Hoje, penso, que uma boa parte de nos ja nao vê os homens como seus inimigos, mas como figuras complementares no sistema d’organizaçao social. Nesta ordem de ideias identificamo-nos apenas como mulheres. Pergunta o que tem a idade a ver com isto? O que me interssa nao é a idade enqto factor de construçoa de uma identidade, mas enqto “tempo” de mudança. E parece-me que estamos de facto num tempo de mudança e num tempo de fabricaçao, talvez , “do sujeito sexual feminino”, talvez, sublinho. “Tempo” este marcado simultaneamente pelo grito alucinante dos blogs eroticos (eu existo, sou mulher, tenho desejos eroticos, enfim tenho uma sexualidade multipla...) e pela repressao do sistema de organizaçoa social herdado, o que faz com que as bloguistas apareçam, ainda, como anonimas.

Carlos Serra disse...

É aliciante o que escreveu. Agrada-me pensar que a intervenção feminina no bloguismo erótico reveste as características que indica.

Carlos Serra disse...

Olhe, já agora, deixe-me colocar aqui o que Wilhelm Reich escreveu em 1935, no prefácio da 2.ª edição do seu "A revolução sexual". "90% de todos os romances, de toda a arte poética, 99% de todos os filmes e peças de teatro são produções que apelam para necessidades sexuais não-satisfeitas". Provocador, não é? Imagine se a net existisse naquele tempo.

Aguiar disse...

:) A cada época suas revoluçoes... pelo menos seguimos contentes, pensando que, algo, iremos contribuir a mudar...

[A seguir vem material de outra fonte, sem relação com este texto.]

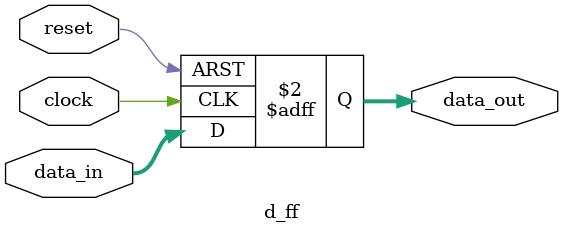
<source format=v>
`timescale 1ns / 1ps

module d_ff(data_in,clock,reset,data_out);

input [7:0] data_in;
input clock;
input reset;
output reg [7:0] data_out;

always@(posedge clock or posedge reset)
begin
    if(reset)
    data_out <= 8'b0000_0000;
    else
    data_out <= data_in;
end

endmodule

</source>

de certa forma o que Wilhelm Reich disse, Cassia, 72 anos depois, num dos comentarios ao “Erotismo bloguista em Moçambique (5)” tbem o diz.

“A net foi o meio em que a pornografia mais e melhor se difundiu - parece que as pessoas passam mais tempo a falar de sexo do que a fazê-lo.” Diz Cassia.

Assim, parece-me, q o mais importante deixa de ser o suporte de veiculaçoa da ideia, e passa a ser, a ideia enqto tal.
Nao colocarei a questao, de saber o que “as ideias” em torno da sexualidade ja contribuiram para mudar nosso olhar domesticado face à propria sexualidade? Mas perguntaria porque a sexualidade ainda produz tantas ideias? Sera a palavra mais forte que a propria sexualidade? Ou sera a propria palavra uma outra manifestaçao de sexualidade?

Carlos Serra disse...

A internet tem múltiplos campos ainda não explorados, entre os quais aqueles por si referidos no último parágrafo.